Instrumental variables, one explanatory variable
Summary
Setup
- The linear regression model with random sampling,
\[y_i=β_1+β_2x_i+ε_i, i=1,…,n\]
- \(x_i\) is endogenous
- OLS will not give us unbiased or consistent estimators, standard errors are inconsistent and inference is invalid.
Instrumental variable
A variable \(z\) is called an instrumental variable (IV) for the endogenous variable \(x\) in the LRM if the following are satisfied:
- \(z\) is exogeneous,
\[E\left( ε_i|z_i \right)=0, i=1,…,n\]
- \(z_i\) is correlated with \(x_i\)
\[Cor\left( x_i,z_i \right)≠0\]
- \(z_i\) will not have a direct effect on \(y_i\) , \(E\left( z_i,x_i \right)\) does not depend on \(z_i\) .

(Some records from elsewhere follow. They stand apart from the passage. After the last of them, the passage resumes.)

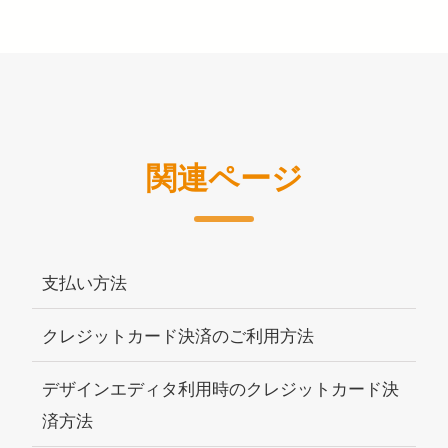
関連ページ
支払い方法
クレジットカード決済のご利用方法
デザインエディタ利用時のクレジットカード決
済方法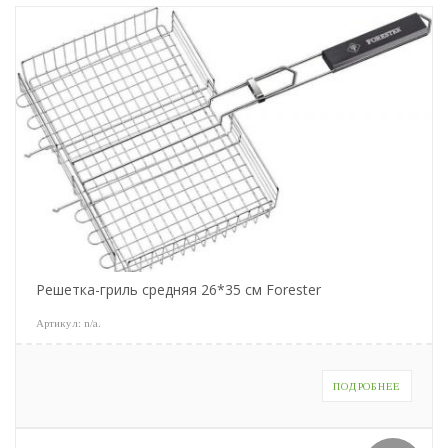
Решетка-гриль средняя 26*35 см Forester
Артикул:
n/a
.
ПОДРОБНЕЕ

- We say that the instrument is weak/strong if \(Cor\left( x_i,z_i \right)\) is small/large.
The IV-estimator
- The IV-estimator of \(β_2\) is given by
\[b_2= \frac{\sum_{i=1}^{n}{ \left( z_i-\bar{z} \right)\left( y_i-\bar{y} \right) }}{\sum_{i=1}^{n}{ \left( z_i-\bar{z} \right)\left( x_i-\bar{x} \right) }}\]
- The IV-estimator of \(β_1\) is given by
\[b_1=\bar{y}-b_2\bar{x}\]